**EXERCISE PROMPT**. Find the string "Left" in the data, and copy out each line that has it.

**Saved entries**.
========================================
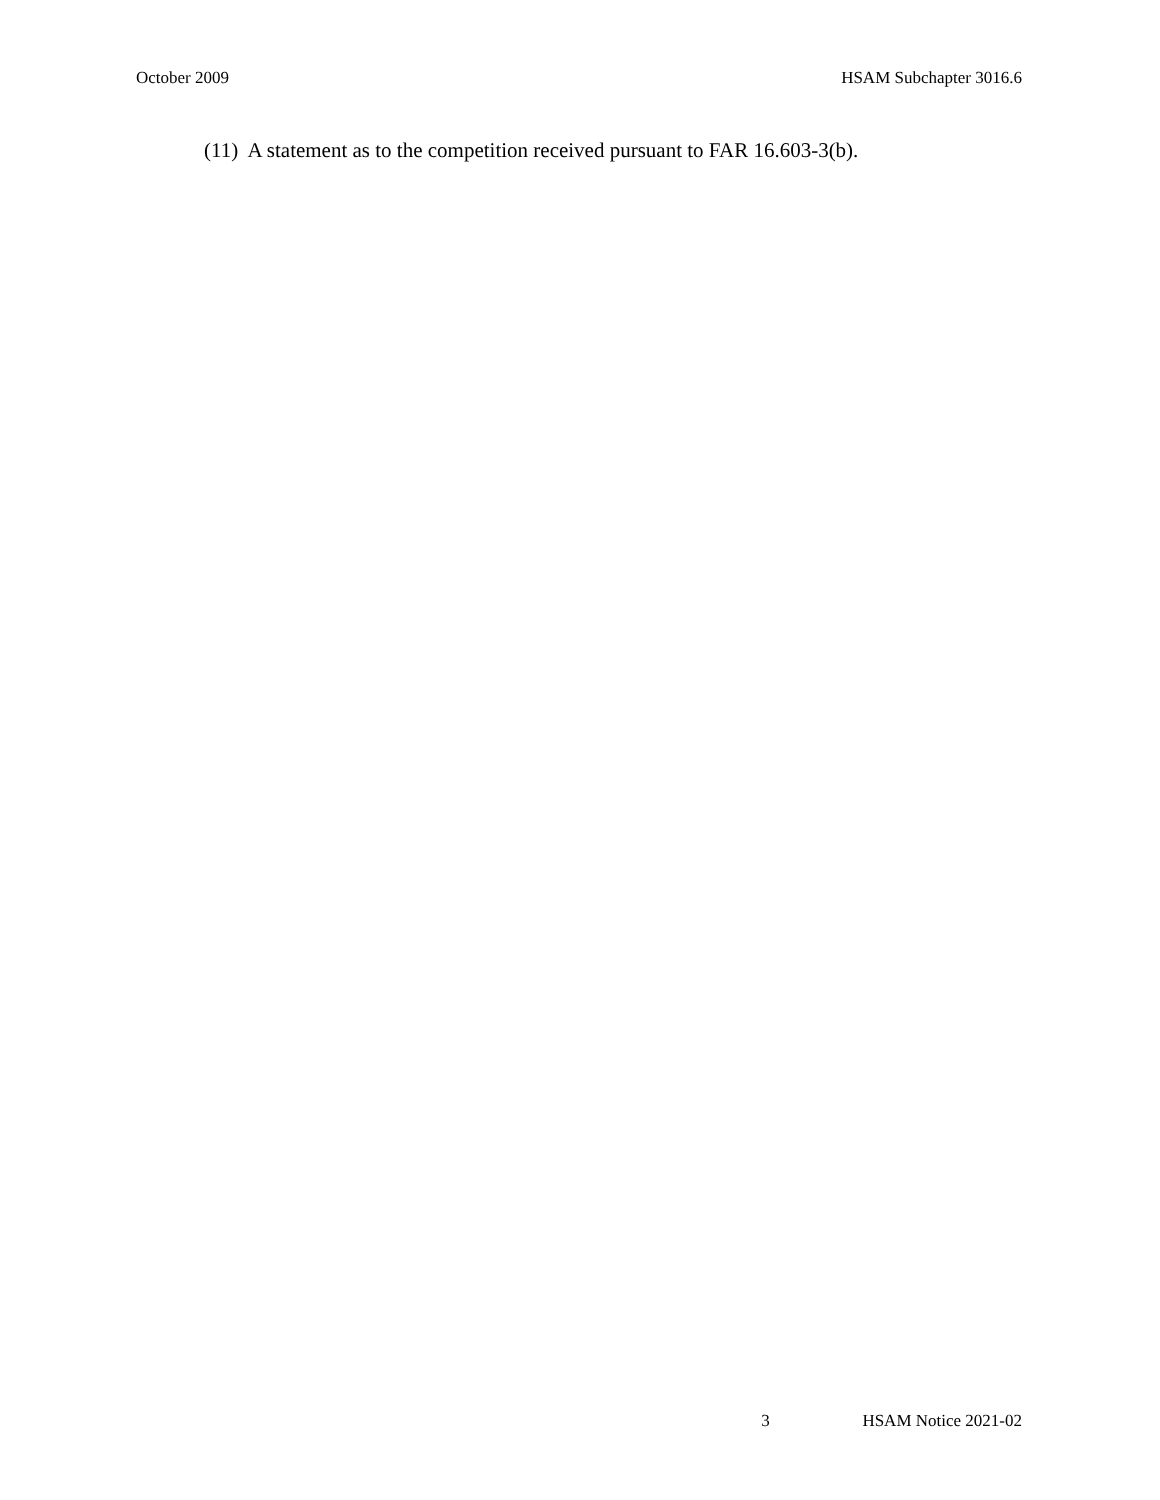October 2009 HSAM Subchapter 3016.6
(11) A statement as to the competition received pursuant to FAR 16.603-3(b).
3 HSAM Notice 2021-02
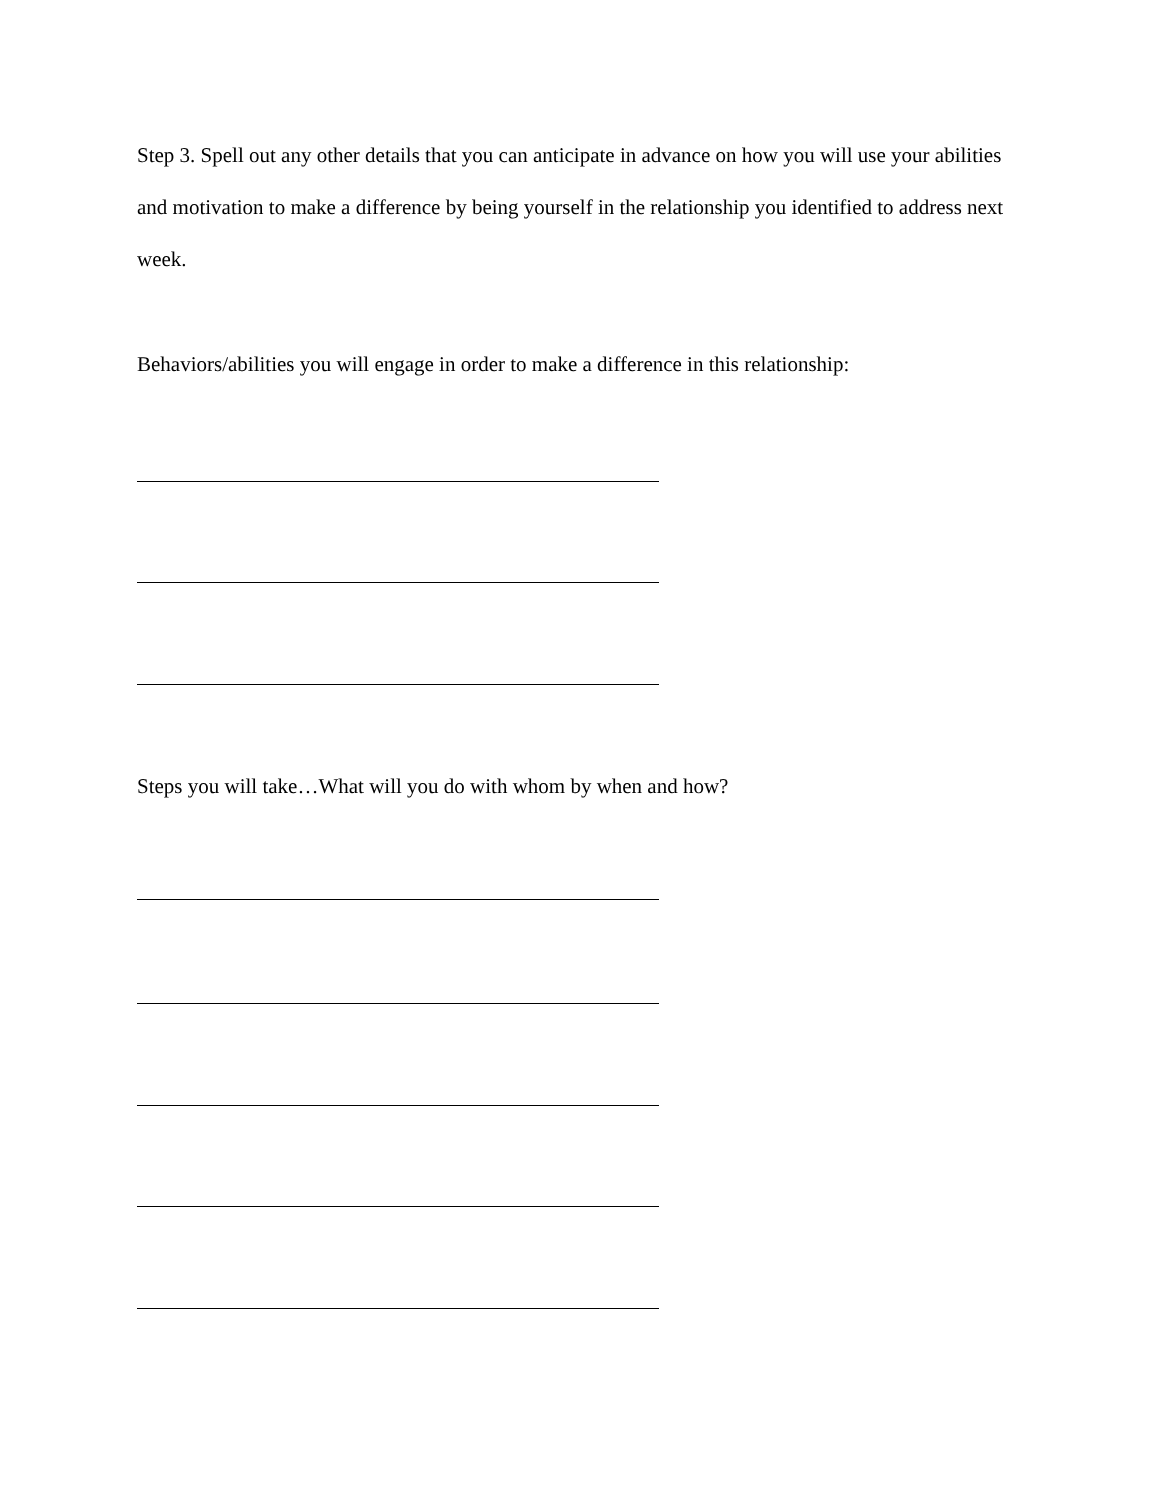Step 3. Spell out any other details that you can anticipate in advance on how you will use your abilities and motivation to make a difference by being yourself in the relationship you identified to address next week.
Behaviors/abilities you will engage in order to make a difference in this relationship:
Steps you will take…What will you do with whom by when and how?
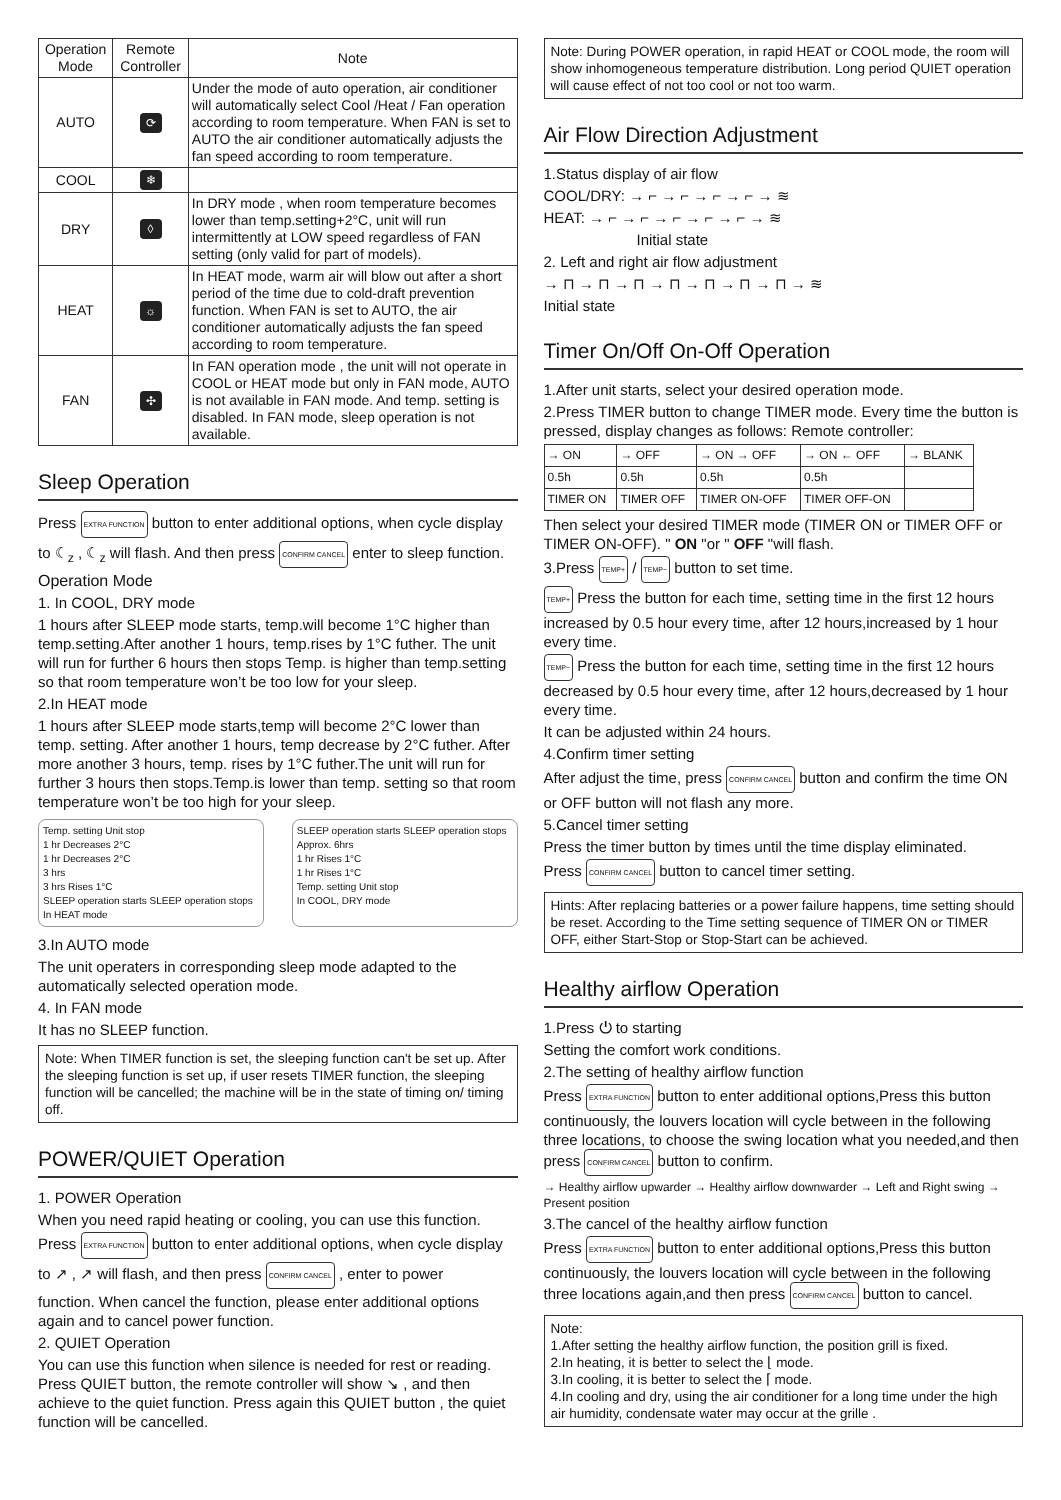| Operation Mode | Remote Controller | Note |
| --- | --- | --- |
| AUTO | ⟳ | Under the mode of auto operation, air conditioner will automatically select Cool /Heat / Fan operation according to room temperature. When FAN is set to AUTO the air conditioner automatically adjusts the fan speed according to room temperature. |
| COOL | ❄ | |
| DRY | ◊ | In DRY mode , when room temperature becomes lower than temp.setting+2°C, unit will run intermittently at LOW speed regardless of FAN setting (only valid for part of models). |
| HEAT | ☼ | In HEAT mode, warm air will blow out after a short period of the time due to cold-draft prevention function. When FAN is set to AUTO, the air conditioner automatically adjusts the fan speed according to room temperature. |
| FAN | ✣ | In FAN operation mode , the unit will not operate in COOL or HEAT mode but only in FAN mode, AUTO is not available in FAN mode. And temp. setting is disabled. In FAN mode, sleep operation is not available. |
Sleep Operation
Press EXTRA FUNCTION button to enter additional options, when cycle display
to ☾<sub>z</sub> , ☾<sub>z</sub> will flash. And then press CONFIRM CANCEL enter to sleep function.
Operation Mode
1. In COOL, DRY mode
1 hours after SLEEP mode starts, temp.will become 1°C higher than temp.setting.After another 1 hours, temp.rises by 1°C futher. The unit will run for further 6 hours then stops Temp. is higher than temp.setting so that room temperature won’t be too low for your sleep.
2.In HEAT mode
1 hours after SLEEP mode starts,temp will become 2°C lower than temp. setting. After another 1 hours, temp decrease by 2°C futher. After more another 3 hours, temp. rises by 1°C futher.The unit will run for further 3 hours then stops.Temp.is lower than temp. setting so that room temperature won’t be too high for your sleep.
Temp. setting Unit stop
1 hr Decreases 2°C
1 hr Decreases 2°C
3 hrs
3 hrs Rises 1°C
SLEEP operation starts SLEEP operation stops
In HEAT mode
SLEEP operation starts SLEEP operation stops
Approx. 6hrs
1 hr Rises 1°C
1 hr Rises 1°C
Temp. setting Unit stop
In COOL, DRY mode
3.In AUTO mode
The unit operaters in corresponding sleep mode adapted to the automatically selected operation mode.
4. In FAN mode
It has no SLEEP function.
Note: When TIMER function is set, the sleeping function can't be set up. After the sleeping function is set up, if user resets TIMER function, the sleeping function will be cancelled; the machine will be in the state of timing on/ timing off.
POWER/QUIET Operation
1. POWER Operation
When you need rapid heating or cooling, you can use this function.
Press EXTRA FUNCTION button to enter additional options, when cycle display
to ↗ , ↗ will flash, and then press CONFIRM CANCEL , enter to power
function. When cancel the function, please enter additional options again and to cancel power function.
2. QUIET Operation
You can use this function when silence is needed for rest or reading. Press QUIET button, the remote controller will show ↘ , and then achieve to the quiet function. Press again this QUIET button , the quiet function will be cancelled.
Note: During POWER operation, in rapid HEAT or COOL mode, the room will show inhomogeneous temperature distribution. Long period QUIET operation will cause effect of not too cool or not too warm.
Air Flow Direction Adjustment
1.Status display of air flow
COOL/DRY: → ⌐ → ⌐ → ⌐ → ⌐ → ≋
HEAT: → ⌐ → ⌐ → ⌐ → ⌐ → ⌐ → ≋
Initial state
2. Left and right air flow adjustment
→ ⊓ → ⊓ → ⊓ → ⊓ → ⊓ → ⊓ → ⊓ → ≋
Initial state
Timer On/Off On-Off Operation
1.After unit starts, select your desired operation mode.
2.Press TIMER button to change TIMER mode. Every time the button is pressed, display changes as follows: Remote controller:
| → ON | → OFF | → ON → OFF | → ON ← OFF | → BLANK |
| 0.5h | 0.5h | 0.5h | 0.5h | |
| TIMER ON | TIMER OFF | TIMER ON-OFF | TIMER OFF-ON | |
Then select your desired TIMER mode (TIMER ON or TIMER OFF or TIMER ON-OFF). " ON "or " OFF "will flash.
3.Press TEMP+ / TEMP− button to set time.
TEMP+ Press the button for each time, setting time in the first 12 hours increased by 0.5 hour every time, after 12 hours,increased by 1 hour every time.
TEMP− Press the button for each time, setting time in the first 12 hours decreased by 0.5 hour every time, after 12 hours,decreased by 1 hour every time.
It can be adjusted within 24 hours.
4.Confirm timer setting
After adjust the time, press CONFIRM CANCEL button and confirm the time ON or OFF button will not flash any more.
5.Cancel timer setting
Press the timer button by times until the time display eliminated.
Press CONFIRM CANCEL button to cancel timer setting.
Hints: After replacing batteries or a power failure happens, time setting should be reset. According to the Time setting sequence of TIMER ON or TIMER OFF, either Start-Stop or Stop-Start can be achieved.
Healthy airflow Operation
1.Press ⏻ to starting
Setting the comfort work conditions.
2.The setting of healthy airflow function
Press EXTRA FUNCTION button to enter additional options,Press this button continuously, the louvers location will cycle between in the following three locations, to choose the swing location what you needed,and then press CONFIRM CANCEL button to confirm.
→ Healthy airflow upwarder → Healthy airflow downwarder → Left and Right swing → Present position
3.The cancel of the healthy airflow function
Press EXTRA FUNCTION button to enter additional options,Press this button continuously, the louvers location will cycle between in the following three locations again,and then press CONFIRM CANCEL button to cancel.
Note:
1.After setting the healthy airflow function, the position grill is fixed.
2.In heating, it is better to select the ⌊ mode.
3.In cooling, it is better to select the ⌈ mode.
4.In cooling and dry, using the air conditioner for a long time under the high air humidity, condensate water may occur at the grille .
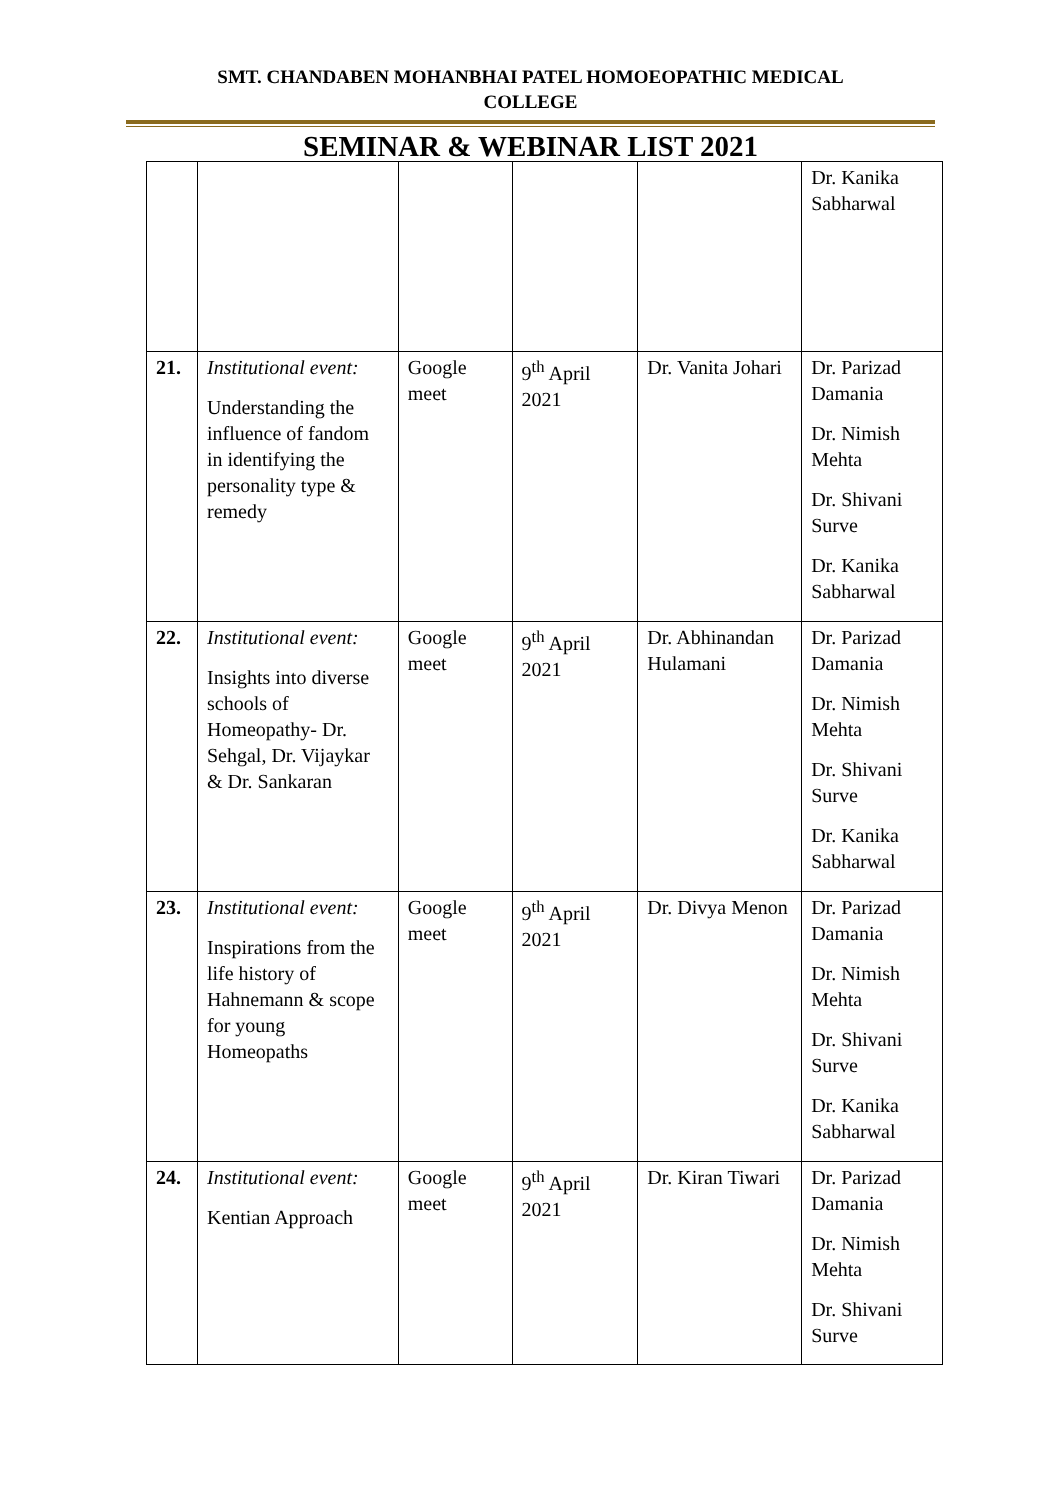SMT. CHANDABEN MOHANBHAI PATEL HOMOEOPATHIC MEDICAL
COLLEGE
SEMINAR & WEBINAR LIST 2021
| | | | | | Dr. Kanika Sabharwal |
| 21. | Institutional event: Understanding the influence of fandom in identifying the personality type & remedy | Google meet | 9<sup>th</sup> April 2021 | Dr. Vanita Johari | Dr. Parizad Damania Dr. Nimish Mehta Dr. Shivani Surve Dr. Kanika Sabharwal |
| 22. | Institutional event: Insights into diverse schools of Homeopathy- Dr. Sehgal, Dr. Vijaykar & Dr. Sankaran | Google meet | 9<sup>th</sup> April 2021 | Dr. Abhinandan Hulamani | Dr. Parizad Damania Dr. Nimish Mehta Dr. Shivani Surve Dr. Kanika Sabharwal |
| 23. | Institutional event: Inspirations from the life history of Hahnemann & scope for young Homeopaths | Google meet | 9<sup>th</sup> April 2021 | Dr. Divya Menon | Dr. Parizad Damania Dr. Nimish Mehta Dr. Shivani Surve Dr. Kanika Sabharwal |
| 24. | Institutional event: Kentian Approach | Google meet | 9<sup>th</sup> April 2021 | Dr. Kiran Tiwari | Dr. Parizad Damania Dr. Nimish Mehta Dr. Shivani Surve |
========================================
**WRITTEN SOLUTION**.
2. Left and right air flow adjustment
→ Healthy airflow upwarder → Healthy airflow downwarder → Left and Right swing → Present position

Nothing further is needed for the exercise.